[Entries taken from a collection]
--
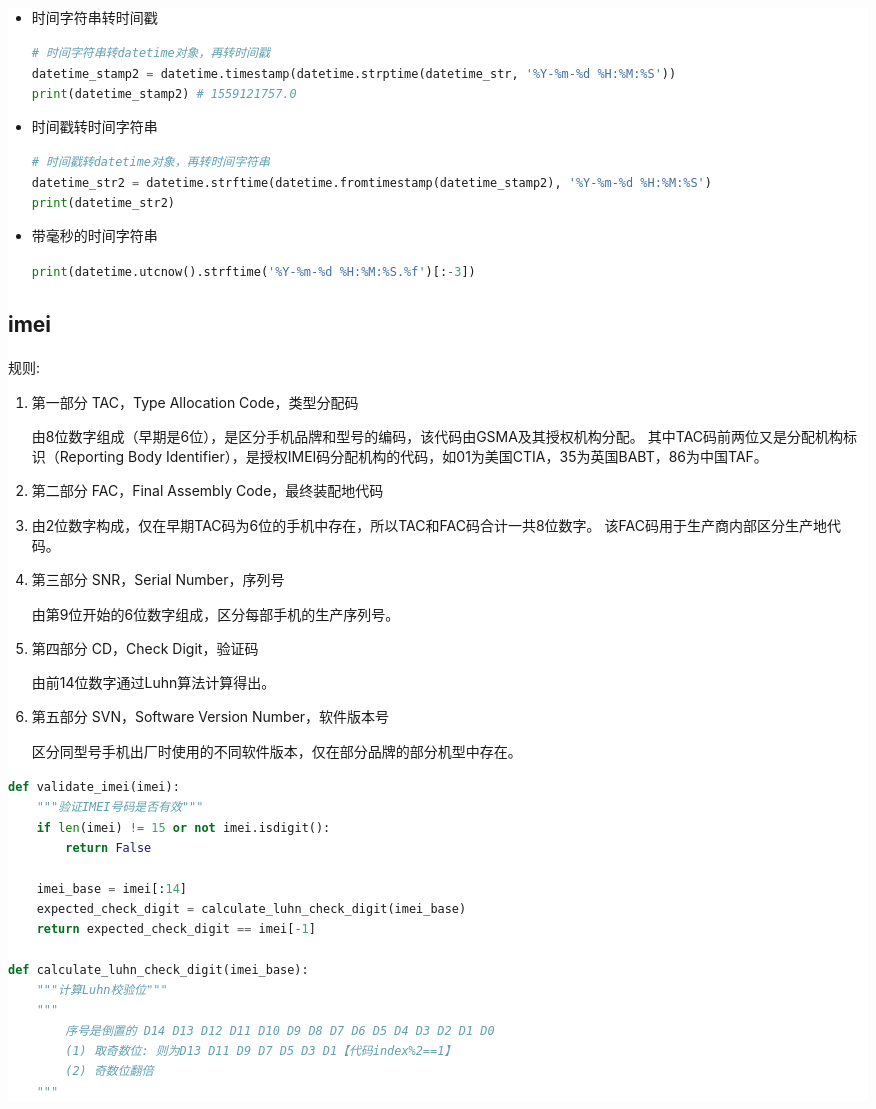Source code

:    - 时间字符串转时间戳

     ```python
     # 时间字符串转datetime对象，再转时间戳
     datetime_stamp2 = datetime.timestamp(datetime.strptime(datetime_str, '%Y-%m-%d %H:%M:%S'))
     print(datetime_stamp2) # 1559121757.0
     ```

   - 时间戳转时间字符串

     ```python
     # 时间戳转datetime对象，再转时间字符串
     datetime_str2 = datetime.strftime(datetime.fromtimestamp(datetime_stamp2), '%Y-%m-%d %H:%M:%S')
     print(datetime_str2)
     ```

   - 带毫秒的时间字符串

     ```python
     print(datetime.utcnow().strftime('%Y-%m-%d %H:%M:%S.%f')[:-3])
     ```
     


## imei

规则:        

1. 第一部分 TAC，Type Allocation Code，类型分配码

   由8位数字组成（早期是6位），是区分手机品牌和型号的编码，该代码由GSMA及其授权机构分配。
   其中TAC码前两位又是分配机构标识（Reporting Body Identifier），是授权IMEI码分配机构的代码，如01为美国CTIA，35为英国BABT，86为中国TAF。

2. 第二部分 FAC，Final Assembly Code，最终装配地代码
3. 由2位数字构成，仅在早期TAC码为6位的手机中存在，所以TAC和FAC码合计一共8位数字。
   该FAC码用于生产商内部区分生产地代码。

3. 第三部分 SNR，Serial Number，序列号

   由第9位开始的6位数字组成，区分每部手机的生产序列号。

4. 第四部分 CD，Check Digit，验证码

   由前14位数字通过Luhn算法计算得出。

5. 第五部分 SVN，Software Version Number，软件版本号

   区分同型号手机出厂时使用的不同软件版本，仅在部分品牌的部分机型中存在。

   


```python
def validate_imei(imei):
    """验证IMEI号码是否有效"""
    if len(imei) != 15 or not imei.isdigit():
        return False

    imei_base = imei[:14]
    expected_check_digit = calculate_luhn_check_digit(imei_base)
    return expected_check_digit == imei[-1]

def calculate_luhn_check_digit(imei_base):
    """计算Luhn校验位"""
    """
        序号是倒置的 D14 D13 D12 D11 D10 D9 D8 D7 D6 D5 D4 D3 D2 D1 D0
        (1) 取奇数位: 则为D13 D11 D9 D7 D5 D3 D1【代码index%2==1】
        (2) 奇数位翻倍
    """
```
--
◆ **What to work on**: Write out the records exactly. Do not carry the pictures over.

◆ **Answer space**:
Source code

:    - 时间字符串转时间戳

     ```python
     # 时间字符串转datetime对象，再转时间戳
     datetime_stamp2 = datetime.timestamp(datetime.strptime(datetime_str, '%Y-%m-%d %H:%M:%S'))
     print(datetime_stamp2) # 1559121757.0
     ```

   - 时间戳转时间字符串

     ```python
     # 时间戳转datetime对象，再转时间字符串
     datetime_str2 = datetime.strftime(datetime.fromtimestamp(datetime_stamp2), '%Y-%m-%d %H:%M:%S')
     print(datetime_str2)
     ```

   - 带毫秒的时间字符串

     ```python
     print(datetime.utcnow().strftime('%Y-%m-%d %H:%M:%S.%f')[:-3])
     ```
     


## imei

规则:        

1. 第一部分 TAC，Type Allocation Code，类型分配码

   由8位数字组成（早期是6位），是区分手机品牌和型号的编码，该代码由GSMA及其授权机构分配。
   其中TAC码前两位又是分配机构标识（Reporting Body Identifier），是授权IMEI码分配机构的代码，如01为美国CTIA，35为英国BABT，86为中国TAF。

2. 第二部分 FAC，Final Assembly Code，最终装配地代码
3. 由2位数字构成，仅在早期TAC码为6位的手机中存在，所以TAC和FAC码合计一共8位数字。
   该FAC码用于生产商内部区分生产地代码。

3. 第三部分 SNR，Serial Number，序列号

   由第9位开始的6位数字组成，区分每部手机的生产序列号。

4. 第四部分 CD，Check Digit，验证码

   由前14位数字通过Luhn算法计算得出。

5. 第五部分 SVN，Software Version Number，软件版本号

   区分同型号手机出厂时使用的不同软件版本，仅在部分品牌的部分机型中存在。

   


```python
def validate_imei(imei):
    """验证IMEI号码是否有效"""
    if len(imei) != 15 or not imei.isdigit():
        return False

    imei_base = imei[:14]
    expected_check_digit = calculate_luhn_check_digit(imei_base)
    return expected_check_digit == imei[-1]

def calculate_luhn_check_digit(imei_base):
    """计算Luhn校验位"""
    """
        序号是倒置的 D14 D13 D12 D11 D10 D9 D8 D7 D6 D5 D4 D3 D2 D1 D0
        (1) 取奇数位: 则为D13 D11 D9 D7 D5 D3 D1【代码index%2==1】
        (2) 奇数位翻倍
    """
```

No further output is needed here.